Unlike in the US, Mexico has broadened asylum laws to recognise that fleeing violence of the kind practised by the street gangs of Honduras and El Salvador can classify someone as a refugee. But the odds are still stacked against asylum seekers: Mexico deported a record 175,000 Central Americans last year, up 68 per cent from the previous year and nearly two-and-a-half times the number deported by the US.
The US is coy about its role in Mexico’s crackdown but is sending $75m in equipment and training to help stop Central Americans from crossing illegally into Mexico. Hosting Mr Trump two weeks ago, President Enrique Peña Nieto said that “making Mexico’s border with our friends and neighbours in Central America more secure is of vital importance for Mexico and the US”.
Rosa left Tegucigalpa, the Honduran capital, with her two teenage sons in January 2016 after a gang tried to recruit one of them on his way home from school. “We know when a gang targets someone, they don’t leave them alone and they follow through on their threats,” she said.
The family asked for help on arrival in Mexico and was channelled into official asylum procedures.

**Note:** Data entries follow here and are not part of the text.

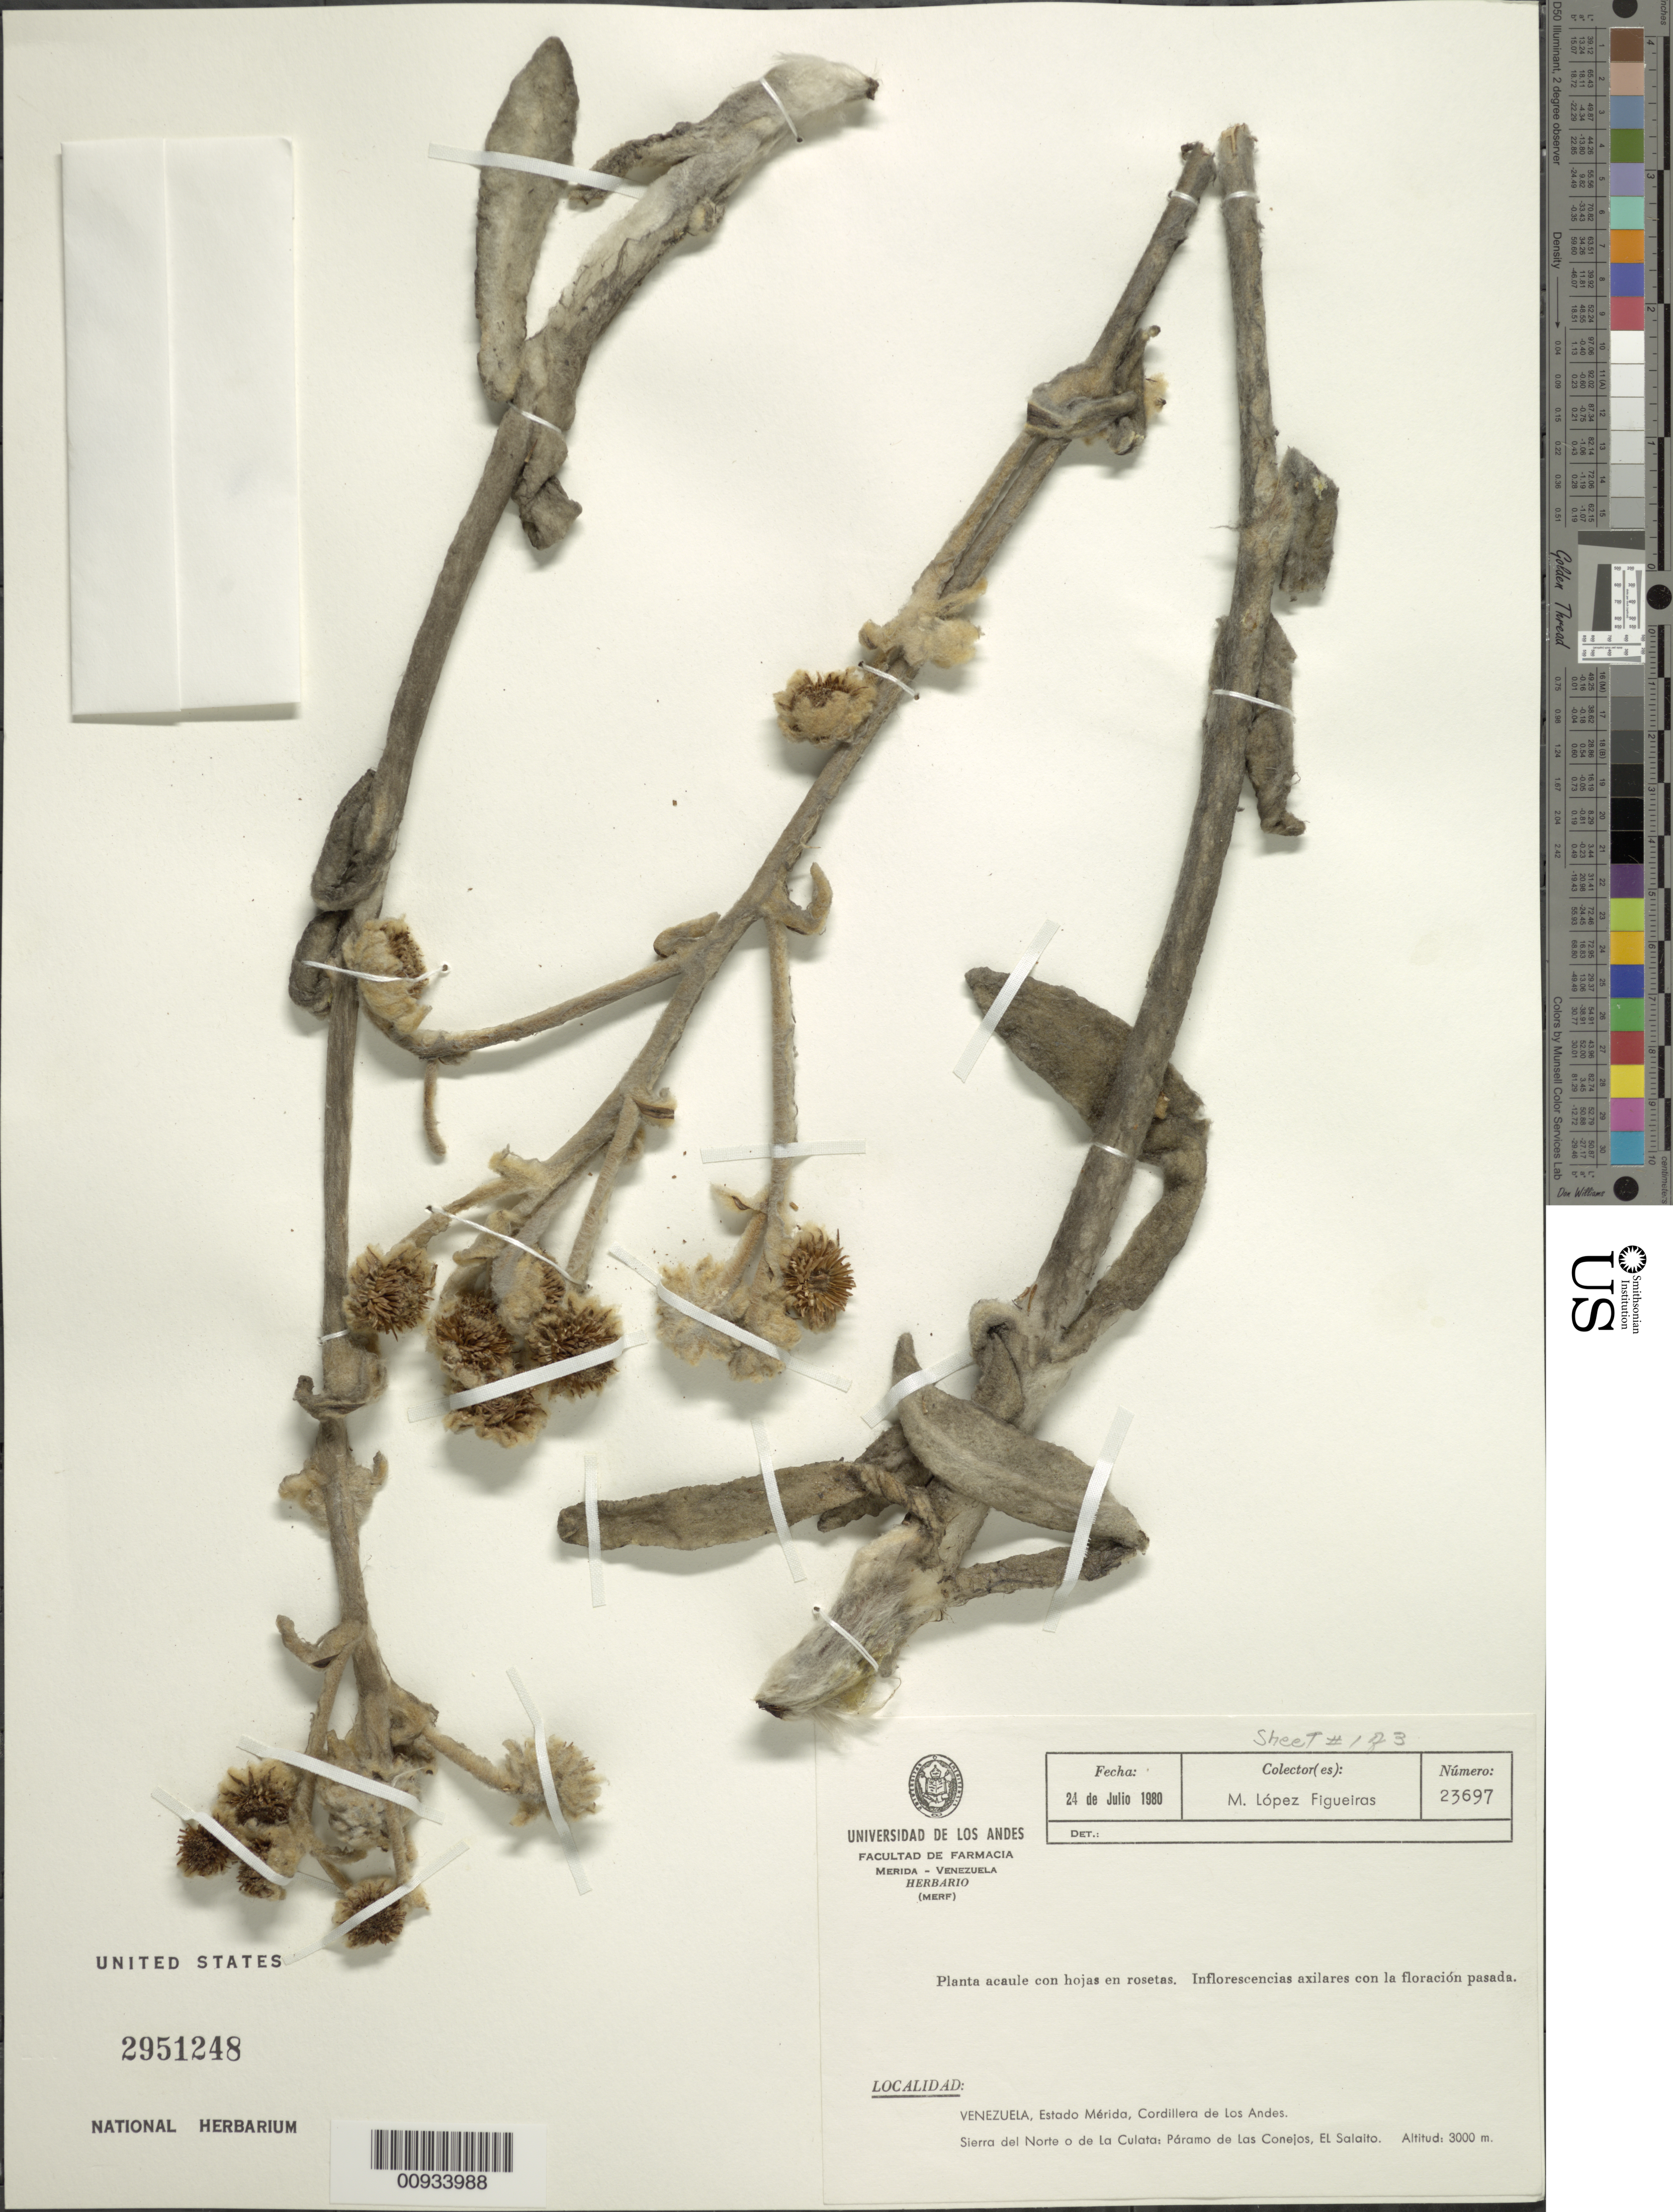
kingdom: Plantae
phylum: Tracheophyta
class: Magnoliopsida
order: Asterales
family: Asteraceae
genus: Espeletia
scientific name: Espeletia schultzii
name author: Wedd.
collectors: M. López Figueiras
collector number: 23697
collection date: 1980-07-24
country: Venezuela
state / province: Mérida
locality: Cordillera de Los Andes, Sierra del Norte o de La Culata, Paramo de Las Conejos, El Salaito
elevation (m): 3000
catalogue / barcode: US 2951248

That is where things started to sour.
First Rosa and her sons were shipped to a detention centre on the outskirts of Mexico City. There they were assigned different cellblocks and limited to three half-hour visits per week for three months.
After months in detention, Rosa and her sons were denied asylum. No official reason was given and Mexico’s refugee authorities did not respond to interview requests.
“It was like getting a bucket of cold water thrown on me. I told them: ‘Please, please, we can’t go back’,” she says. She appealed, but held out little hope.
Eventually, the family was let out of detention to wait at Cafemin, one of only a handful of places in Mexico caring specifically for the refugee families who keep on coming.
The refugee crisis first hit the headlines in the summer of 2014 when thousands of Central American children arrived alone at the US border. Those numbers have dropped but the US Customs and Border Protection still notes that, overall, arrests in the fiscal year to date — since October 1 — remain “somewhat higher” than in the previous fiscal year.
“By the end of the year we estimate we could have as many as 8,100 individuals seeking asylum in Mexico,” almost all from Central America, says José Sieber, the head of protection in Mexico for the UN High Commissioner for Refugees. That is more than double last year’s number.
Despite the rising number of deportations from Mexico, so far this year, 62 per cent of applications have been accepted compared with 45 per cent in 2015.
Although Mexico grants asylum to more Central Americans than does the US, Sister Magdalena estimates about seven out of 10 people who stay in her shelter still end up heading north.
Rosa and her sons just joined that count: after weeks in limbo waiting on the appeal, they finally threw in the towel after the youths witnessed a woman lying in a pool of blood just blocks away from the shelter.
“I don’t want them growing up thinking this is normal and happens everywhere,” says Rosa. The family travelled to the US, turning themselves in at the US border to ask for asylum. After a few weeks in detention, Rosa and her 14-year-old son were released to live with a family in Baltimore pending a decision. As an adult, her 19-year-old son is still in detention and could get deported.
“We didn’t ever want to leave,” says Rosa. “My sons and I want to be in our country. But we just can’t.”